SECTION 5. A quorum of the Board for the transaction of business is at least four directors.
SECTION 6. The Board of Directors is the governing body of the Association, when the convention is not in session. All matters affecting the policies, aims, and means of accomplishing the purposes and objectives of this association, not specifically provided by these bylaws or by action of the members at a convention shall be decided by the Board of Directors, which shall meet at the call of the President, or at such times as seem expedient to a majority of the Board of Directors.
SECTION 7. The Board of Directors shall have the authority to hire a staff, or retain those persons or organizations reasonably needed to administer and execute the business and objectives of this association.
Article VII - Revenue
The chief source of revenue of this association shall be the dues as provided in Article VIII. No increase in dues shall be levied except by a majority vote of the members in person or by proxy voting at the convention. The Board of Directors shall have the authority to temporarily decrease or suspend dues. Special assessments shall be levied only by a majority vote of the members in person or by proxy voting at the convention.
Article VIII - Dues
SECTION 1. Dues for members shall be levied at $16 biweekly to be obtained through payroll deductions or advance payment. Dues shall be deposited in bank accounts determined by the Board of Directors. Increases or decreases in dues shall be determined according to Article VII
SECTION 2. Rebates to "Fairshare members" of the bargaining unit shall follow the procedure required by law. The notice to all nonmember fairshare payers shall be updated annually by the Treasurer.
Article IX - Amendments
These bylaws may be amended by either of two following methods:
A. Any member proposing an amendment shall submit the proposal in writing to the Board of Directors at least 30 days prior to the convention at which a vote is to be taken. The proposed amendments and the recommendations of the Board of Directors shall be submitted to the members at the convention. Except as provided in Article VII, a two-thirds vote of the members voting in person or by proxy at the convention shall be necessary for adoption.

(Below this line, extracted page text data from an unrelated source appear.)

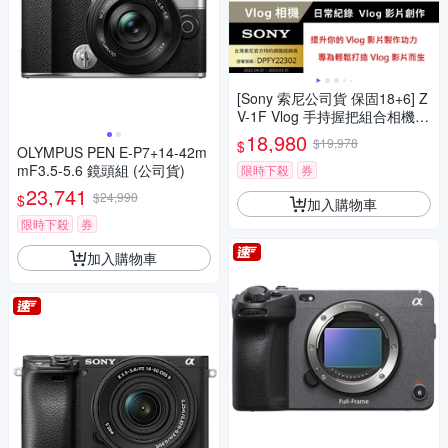
[Sony 索尼公司貨 保固18+6] Z
V-1F Vlog 手持握把組合相機
(網紅新手/生活隨拍)
18,980
$19,978
$
OLYMPUS PEN E-P7+14-42m
mF3.5-5.6 鏡頭組 (公司貨)
限時下殺
券
23,741
$24,990
$
加入購物車
限時下殺
券
加入購物車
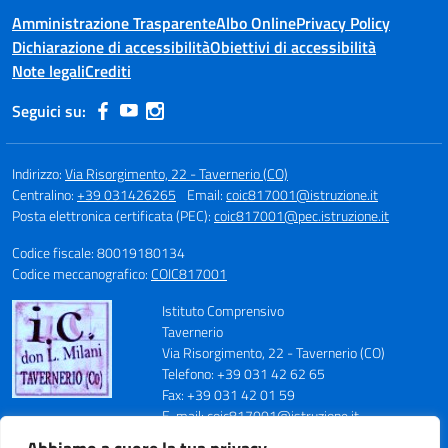
Amministrazione Trasparente
Albo Online
Privacy Policy
Dichiarazione di accessibilità
Obiettivi di accessibilità
Note legali
Crediti
Seguici su:
Indirizzo:
Via Risorgimento, 22 - Tavernerio (CO)
Centralino:
+39 031426265
Email:
coic817001@istruzione.it
Posta elettronica certificata (PEC):
coic817001@pec.istruzione.it
Codice fiscale: 80019180134
Codice meccanografico:
COIC817001
Istituto Comprensivo
Tavernerio
Via Risorgimento, 22 - Tavernerio (CO)
Telefono: +39 031 42 62 65
Fax: +39 031 42 01 59
E-mail: coic817001@istruzione.it
PEC: coic817001@pec.istruzione.it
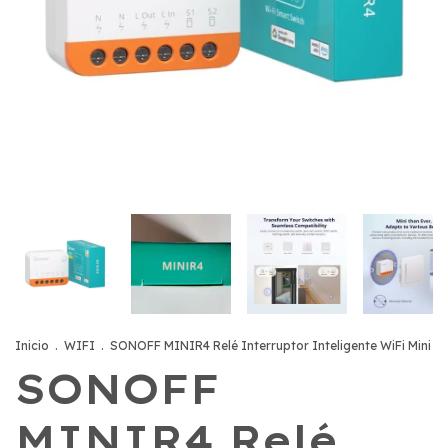
Inicio
.
WIFI
.
SONOFF MINIR4 Relé Interruptor Inteligente WiFi Mini
SONOFF
MINIR4 Relé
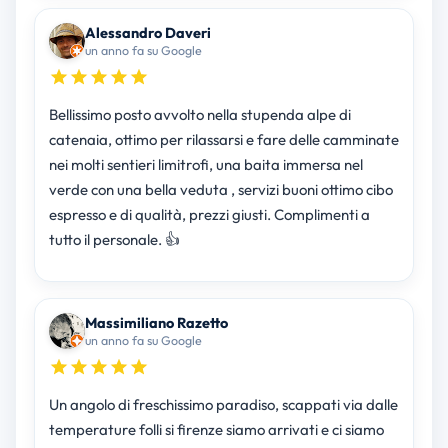
Alessandro Daveri
un anno fa su Google
Bellissimo posto avvolto nella stupenda alpe di
catenaia, ottimo per rilassarsi e fare delle camminate
nei molti sentieri limitrofi, una baita immersa nel
verde con una bella veduta , servizi buoni ottimo cibo
espresso e di qualità, prezzi giusti. Complimenti a
tutto il personale. 👍
Massimiliano Razetto
un anno fa su Google
Un angolo di freschissimo paradiso, scappati via dalle
temperature folli si firenze siamo arrivati e ci siamo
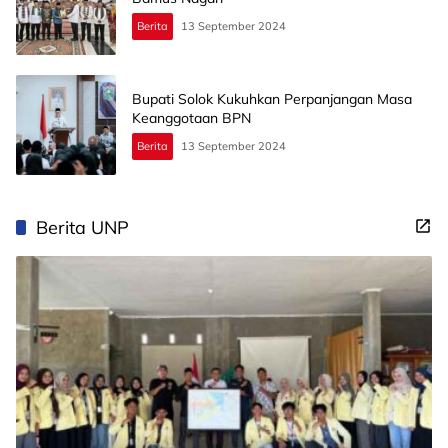
Berita
13 September 2024
Bupati Solok Kukuhkan Perpanjangan Masa
Keanggotaan BPN
Berita
13 September 2024
Berita UNP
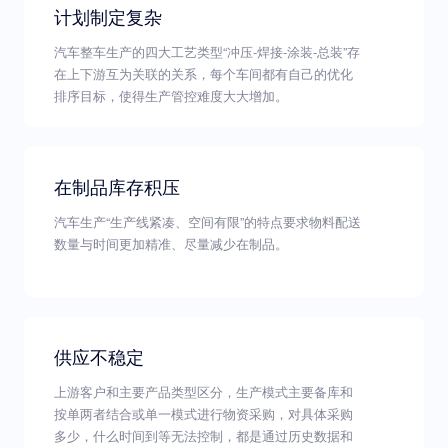
计划制定复杂
汽车整车生产的四大工艺类型“冲压-焊接-涂装-总装”存
在上下游互为关联的关系，每个车间都有自己的优化
排序目标，使得生产管控难度大大增加。
在制品库存积压
汽车生产“生产线紧凑、空间有限”的特点要求物料配送
数量与时间更加精准、尽量减少在制品。
供应不稳定
上游客户和主要产品类型区分，生产模式主要备库和
按单两者结合或单一模式进行物资采购，对具体采购
多少，什么时间到等无法控制，都是通过历史数据和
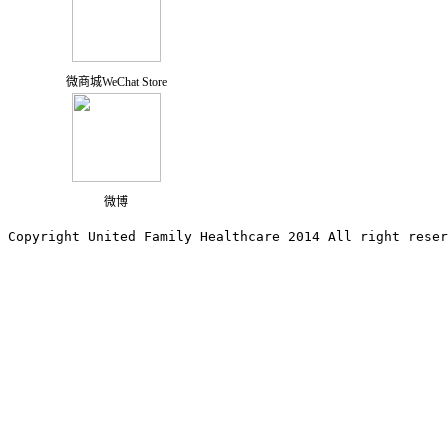
微商城WeChat Store
微博
Copyright United Family Healthcare 2014 All right re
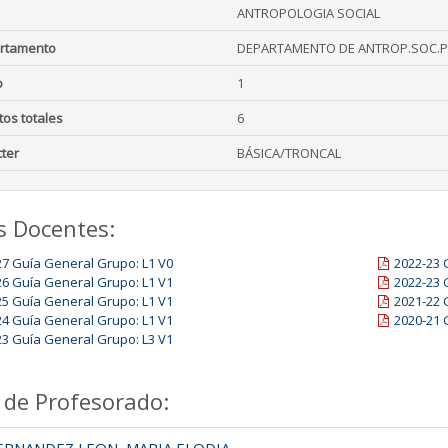
ANTROPOLOGIA SOCIAL
rtamento
DEPARTAMENTO DE ANTROP.SOC.PS
o
1
tos totales
6
ter
BÁSICA/TRONCAL
s Docentes:
27 Guía General Grupo: L1 V0
2022-23 
26 Guía General Grupo: L1 V1
2022-23 
25 Guía General Grupo: L1 V1
2021-22 
24 Guía General Grupo: L1 V1
2020-21 
23 Guía General Grupo: L3 V1
 de Profesorado:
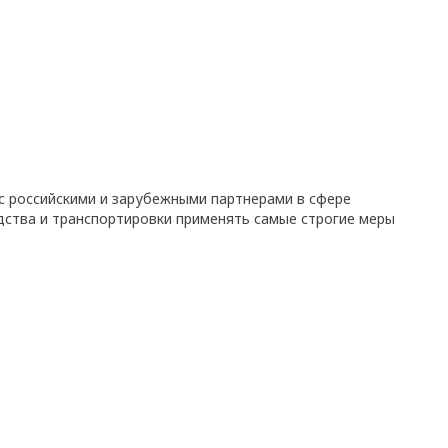
с российскими и зарубежными партнерами в сфере
дства и транспортировки применять самые строгие меры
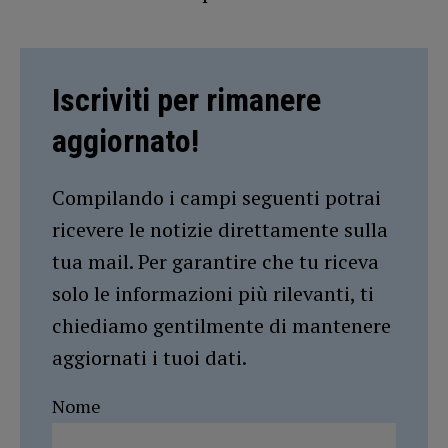
Iscriviti per rimanere
aggiornato!
Compilando i campi seguenti potrai
ricevere le notizie direttamente sulla
tua mail. Per garantire che tu riceva
solo le informazioni più rilevanti, ti
chiediamo gentilmente di mantenere
aggiornati i tuoi dati.
Nome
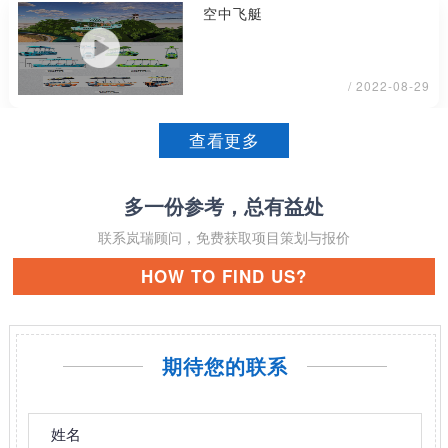
空中飞艇
/ 2022-08-29
查看更多
多一份参考，总有益处
联系岚瑞顾问，免费获取项目策划与报价
HOW TO FIND US?
期待您的联系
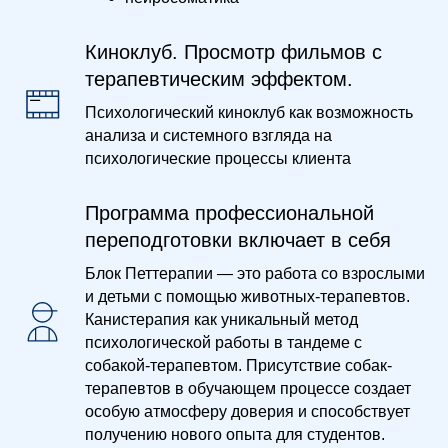
Киноклуб. Просмотр фильмов с
терапевтическим эффектом.
Психологический киноклуб как возможность
анализа и системного взгляда на
психологические процессы клиента
Программа профессиональной
переподготовки включает в себя
Блок Петтерапии — это работа со взрослыми
и детьми с помощью животных-терапевтов.
Канистерапия как уникальный метод
психологической работы в тандеме с
собакой-терапевтом. Присутствие собак-
терапевтов в обучающем процессе создает
особую атмосферу доверия и способствует
получению нового опыта для студентов.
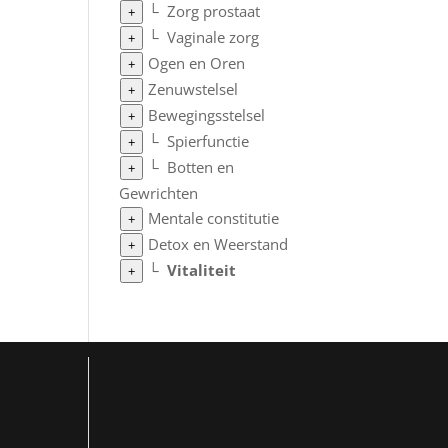
└
Zorg prostaat
+
└
Vaginale zorg
+
Ogen en Oren
+
Zenuwstelsel
+
Bewegingsstelsel
+
└
Spierfunctie
+
└
Botten en
+
Gewrichten
Mentale constitutie
+
Detox en Weerstand
+
└
Vitaliteit
+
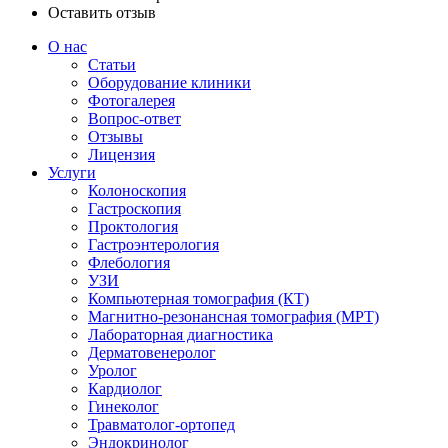
Оставить отзыв
О нас
Статьи
Оборудование клиники
Фотогалерея
Вопрос-ответ
Отзывы
Лицензия
Услуги
Колоноскопия
Гастроскопия
Проктология
Гастроэнтерология
Флебология
УЗИ
Компьютерная томография (КТ)
Магнитно-резонансная томография (МРТ)
Лабораторная диагностика
Дерматовенеролог
Уролог
Кардиолог
Гинеколог
Травматолог-ортопед
Эндокринолог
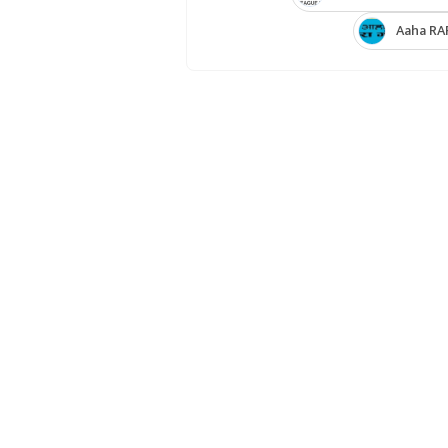
Aaha RA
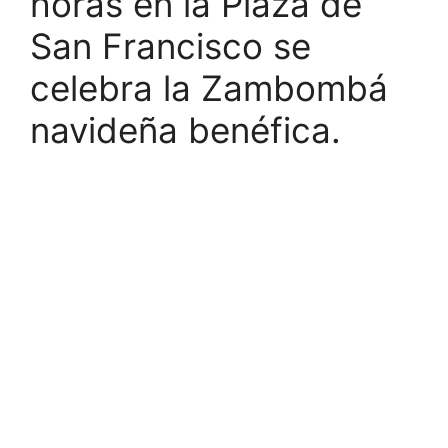
horas en la Plaza de
San Francisco se
celebra la Zambombá
navideña benéfica.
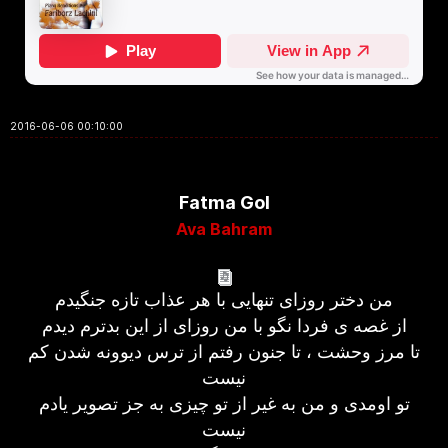
2016-06-06 00:10:00
Fatma Gol
Ava Bahram
من دختر روزای تنهایی با هر عذاب تازه جنگیدم
از غصه ی فردا نگو با من روزای از این بدترم دیدم
تا مرز وحشت ، تا جنون رفتم از ترس دیوونه شدن کم
نیست
تو اومدی و من به غیر از تو چیزی به جز تصویر یادم
نیست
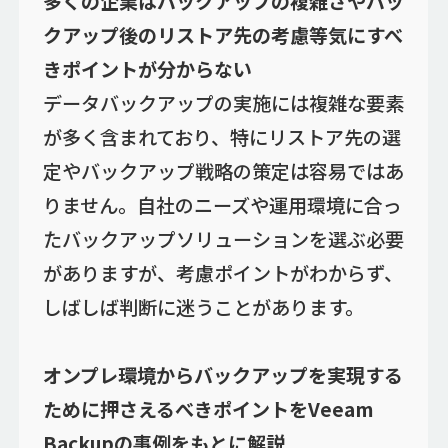
多くの企業はバックアップの複雑さやバッ
クアップ後のリストア先の考慮等気にすべ
きポイントが分からない
データバックアップの実施には複雑な要素
が多く含まれており、特にリストア先の選
定やバックアップ戦略の策定は容易ではあ
りません。自社のニーズや運用環境に合っ
たバックアップソリューションを選ぶ必要
がありますが、考慮ポイントがわからず、
しばしば判断に迷うことがあります。
オンプレ環境からバックアップを実現する
ために押さえるべきポイントをVeeam
Backupの事例をもとに解説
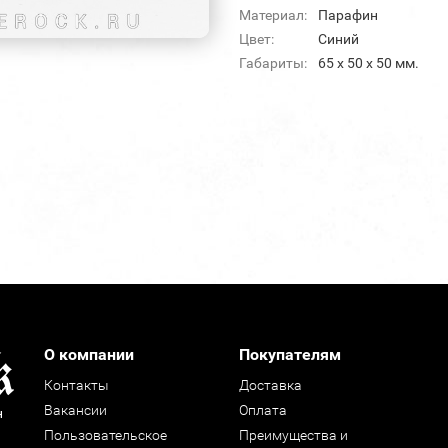
Материал:
Парафин
Цвет:
Синий
Габариты:
65 x 50 x 50 мм.
О компании
Покупателям
Контакты
Доставка
Вакансии
Оплата
н
Пользовательское
Преимущества и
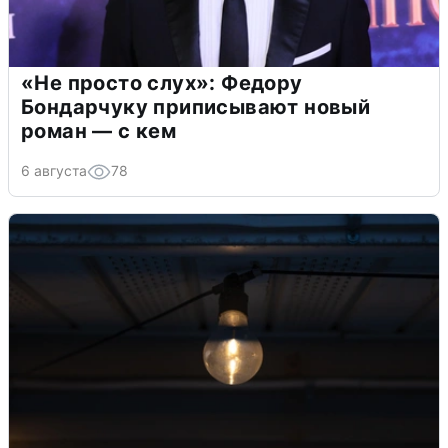
«Не просто слух»: Федору
Бондарчуку приписывают новый
роман — с кем
6 августа
78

B. A proposed amendment which is not submitted to the Board of Directors at least 30 days prior to the convention may be initiated at the convention upon the consent of a majority of the members present. Except as provided in Article VII, a two-thirds vote of the members voting in person or by proxy at the convention shall be necessary for adoption.
Article X - Committees
SECTION 1. The Board of Directors shall appoint such committees as are necessary to conduct the business of the Association, including a bargaining committee and a grievance committee. The Board of Directors shall determine tie compensation of the chair and members of each committee.
SECTION 2. Compensation may be paid to persons assisting bargaining and shall be based on the difficulty of bargaining and the contribution of each person to bargaining as determined by the Board of Directors. Compensation may be paid to such persons whether or not they are members of the Board of Directors.
SECTION 3. The grievance committee shall not authorize the expenditure of association funds for specific grievances without the prior approval of the Board of Directors. Where funds are not approved, a member may proceed at his/her own expense and appeal to the membership for reimbursement at the next regular convention of the association.